Nashville’s Parthenon houses an exhibition about the history of the building—including glimpses into the Exposition—as well as a rather pedestrian art gallery and a replica of Athena Parthenos; the most intriguing bits were the photos and descriptions of the Centennial grounds and attractions, ripe with wonder.

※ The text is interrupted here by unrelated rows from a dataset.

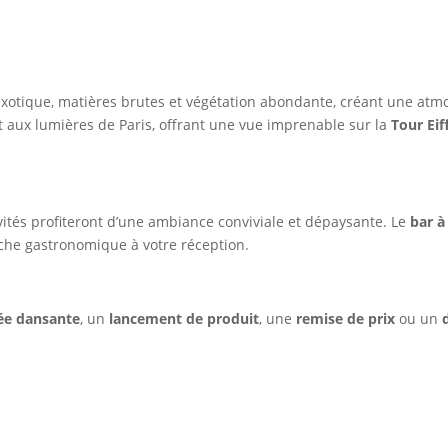
xotique, matières brutes et végétation abondante, créant une atmo
nt aux lumières de Paris, offrant une vue imprenable sur la
Tour Eif
nvités profiteront d’une ambiance conviviale et dépaysante. Le
bar à
che gastronomique à votre réception.
ée dansante
, un
lancement de produit
, une
remise de prix
ou un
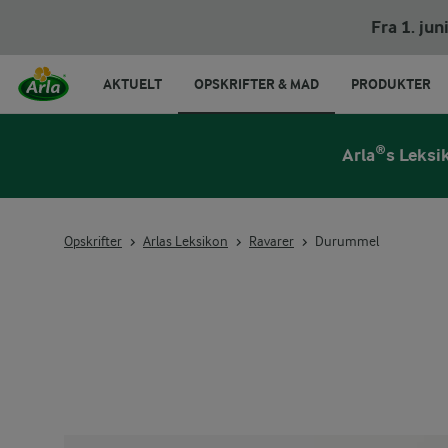
Fra 1. ju
AKTUELT
OPSKRIFTER & MAD
PRODUKTER
Arla®s Leksi
Opskrifter
Arlas Leksikon
Ravarer
Durummel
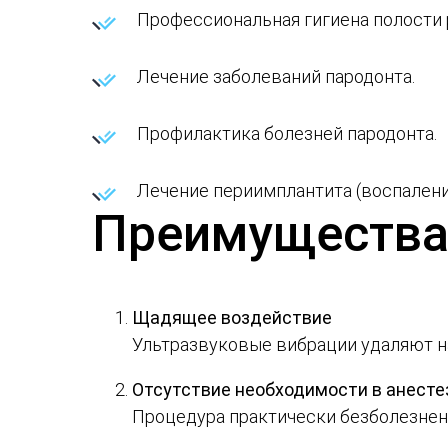
Профессиональная гигиена полости 
Лечение заболеваний пародонта.
Профилактика болезней пародонта.
Лечение периимплантита (воспалени
Преимущества 
Щадящее воздействие
Ультразвуковые вибрации удаляют на
Отсутствие необходимости в анесте
Процедура практически безболезненн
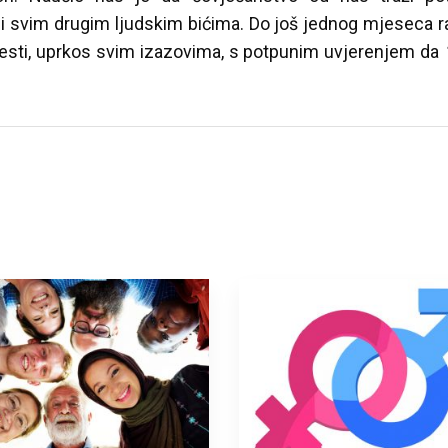
vim drugim ljudskim bićima. Do još jednog mjeseca ram
vjesti, uprkos svim izazovima, s potpunim uvjerenjem da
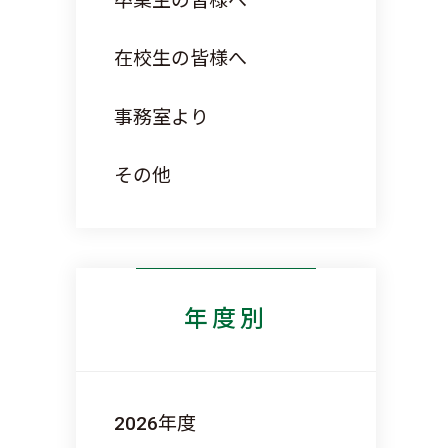
卒業生の皆様へ
在校生の皆様へ
事務室より
その他
年度別
2026
年度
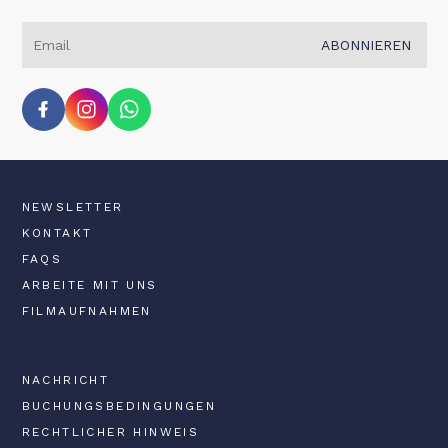
ABONNIEREN
NEWSLETTER
KONTAKT
FAQS
ARBEITE MIT UNS
FILMAUFNAHMEN
NACHRICHT
BUCHUNGSBEDINGUNGEN
RECHTLICHER HINWEIS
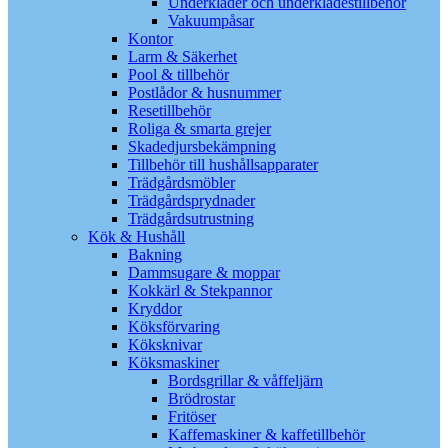
Underkläder och underklädestillbehör
Vakuumpåsar
Kontor
Larm & Säkerhet
Pool & tillbehör
Postlådor & husnummer
Resetillbehör
Roliga & smarta grejer
Skadedjursbekämpning
Tillbehör till hushållsapparater
Trädgårdsmöbler
Trädgårdsprydnader
Trädgårdsutrustning
Kök & Hushåll
Bakning
Dammsugare & moppar
Kokkärl & Stekpannor
Kryddor
Köksförvaring
Köksknivar
Köksmaskiner
Bordsgrillar & våffeljärn
Brödrostar
Fritöser
Kaffemaskiner & kaffetillbehör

As with any modern fair, the Exposition was chock full of attractions, a kind of midway denoted “Vanity Fair,” with attractions ranging from the “Streets of Cairo” (featuring a replica pyramid sponsored by Nashville’s sister city of Memphis, Tennessee; a similar attraction was featured at Chicago’s 1893 fair) to the “Cuban Village,” hawking “Mexican Dancing Girls; Cuban Dancing Girls; Spanish Dancing Girls” (photos from the 1939 World’s Fair, set in New York, show another such recreation). Other photographs show the outside of the café of Night and Morning, a live-action dramatization of Dante’s Inferno, featuring skeletons with illuminated red eyes, tables made from coffins, and chandeliers fabricated from human skulls and bones (a similar journey through heaven and hell was featured at Coney Island in 1907, according to research recorded on a UCLA website); a “cyclorama” of the battle of Gettysburg, the interior 360° mural painted over sixteen months by artists; and rides, including a giant see-saw and the chute, a car that plunged 200 feet to a shallow pool of water.
And that’s just the beginning: Algiers is reimagined in the guise of a “Moorish Palace,” with turbaned and fezzed guards ushering the visitors into a wax museum of “exotic and macabre” objects; fifteen cents purchased an admission to Thomas Edison’s “Mirage,” a theater of four life-sized motion picture images, projected via the inventor’s kinetoscope; and recreated “sham battles” offered a close-up view of the Custer’s demise at Little Bighorn.
There isn’t a hell of a lot on the web about the Exposition, so I ordered a used copy of Tenessee Centennial: Nashville 1897 (Arcadia, 1998) in their “Images of America” series: I’ve never sorted the documentation on the numerous world’s fairs of the era, but the simple fact that attractions seem to show up in different cities merits further research. Wonderous stuff.